En rhumatologie, Fleischmann et al. ont évalué l’intérêt d’un AcBs : l’ABT-122, anticorps ciblant simultanément le TNF alpha et l’interleukine-17., administré par voie sous-cutanée [35]. Il s’agissait de deux études de phase I, menées chez des patients atteints de PR (inactive dans la majorité des cas) préalablement exposés au MTX. Le profil de tolérance était tout à fait acceptable, sans élément clinique d’alerte comparativement au placebo.

Dans une étude de phase II menée chez des patients atteints de rhumatisme psoriasique et en échec du méthotrexate, l’ABT-122 était plus efficace que l’ADA sur des critères de réponse clinique : ACR70 (31,5 % vs. 15,3 % ; p < 0,05) et PASI75 (77,6 % vs. 57,6 % ; p < 0,05) [36].

À l’inverse, une étude de phase Ib/IIa menée dans le psoriasis visant à évaluer le COVA322 (fynomab), AcBs ciblant l’IL-17 et le TNF-α, a été interrompue précocement compte-tenu du mauvais profil de tolérance du produit (NCT02243787 – données non publiées).

Dans le domaine spécifique des MICI, il n’y a pas, à notre connaissance, d’essai clinique ayant évalué d’AcBs.

Conclusion

L’utilisation de combinaison de biothérapies dans les MICI semble être une stratégie d’avenir intéressante mais devant être réservée, pour le moment, à des centres experts après validation collégiale.

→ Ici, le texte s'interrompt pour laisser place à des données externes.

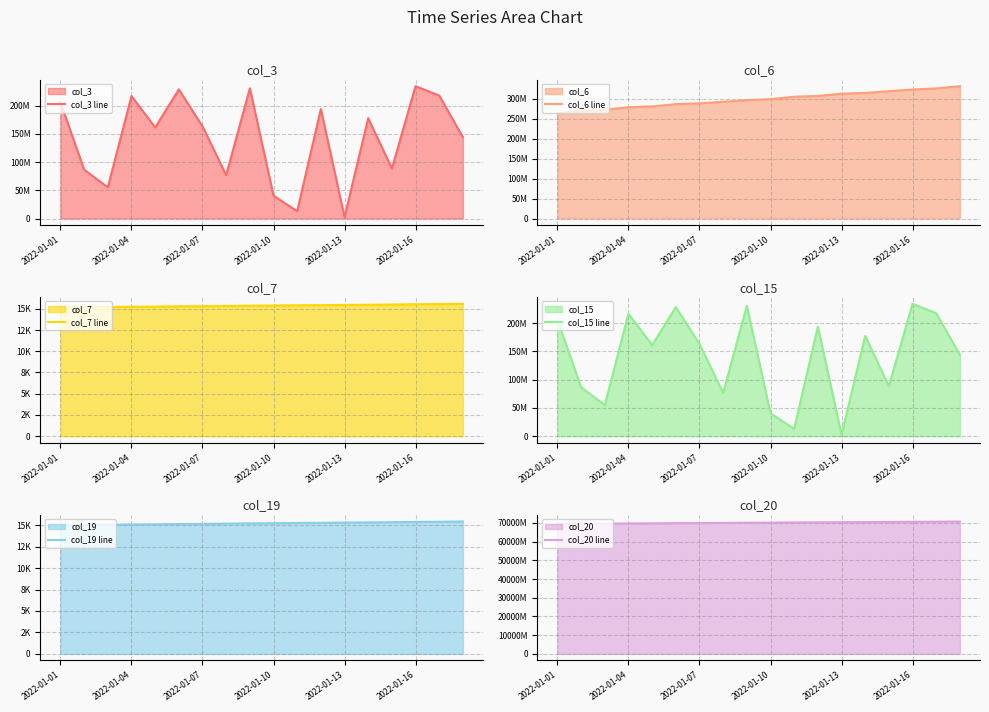

What is the sum of all col_6 line values?

5364815263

En effet, le nombre de données publiées reste faible, avec un bénéfice clinique non clairement démontré et des signaux d’alerte quant à la tolérance d’une telle stratégie, si l’on s’intéresse à l’ensemble des maladies inflammatoires chroniques.

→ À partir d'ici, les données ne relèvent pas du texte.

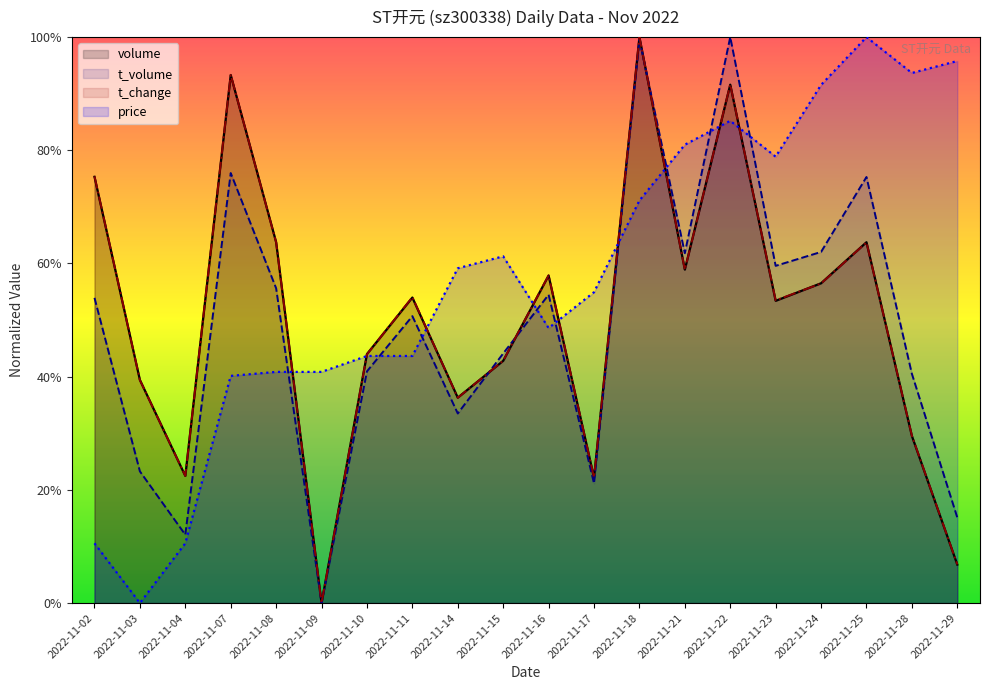

Between 2022-11-16 and 2022-11-15, which is larger?

2022-11-16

Comme en rhumatologie, des études prospectives, randomisées, contrôlées dans le domaine des MICI devraient nous permettre d’avoir des données plus robustes en terme d’efficacité et de tolérance de telles stratégies, avec l’avantage de pouvoir utiliser chez nos patients des molécules ayant une spécificité digestive (anti-intégrines, anti-molécules d’adhésion…). L’impact médico-économique de telles stratégies sera également à prendre en compte.

Take home messages

  • Le recours à une association de biothérapies a été décrit dans les maladies inflammatoires chroniques intestinales.
  • Le recours à une combinaison de biothérapies n’est envisageable qu’en situation d’impasse thérapeutique et donc après échec des stratégies classiques de prise en charge des maladies inflammatoires chroniques de l’intestin.
  • Leur utilisation en pratique clinique ne doit en aucun cas être la règle, et doit idéalement faire l’objet d’une discussion en staff pluridisciplinaire, où sera évalué le rapport bénéfice/risque d’une telle stratégie.

Liens d’intérêts

JP : Abbvie, Biogen, Ferring, Janssen, MSD, Takeda, Vifor. SBH : Abbvie, Celltrion, Janssen, Novartis, Schering-Plough, Takeda. XH : Abbvie, ARARD, Arkopharma, Astalas, Bristol Myers Squibb, Ferring, Fresenius-Kabi, Janssen, Livanova, MSD, Nutricia, Pfizer, Takeda, Tillots. XR : Abbvie, Janssen, MSD, Takeda, Theradiag.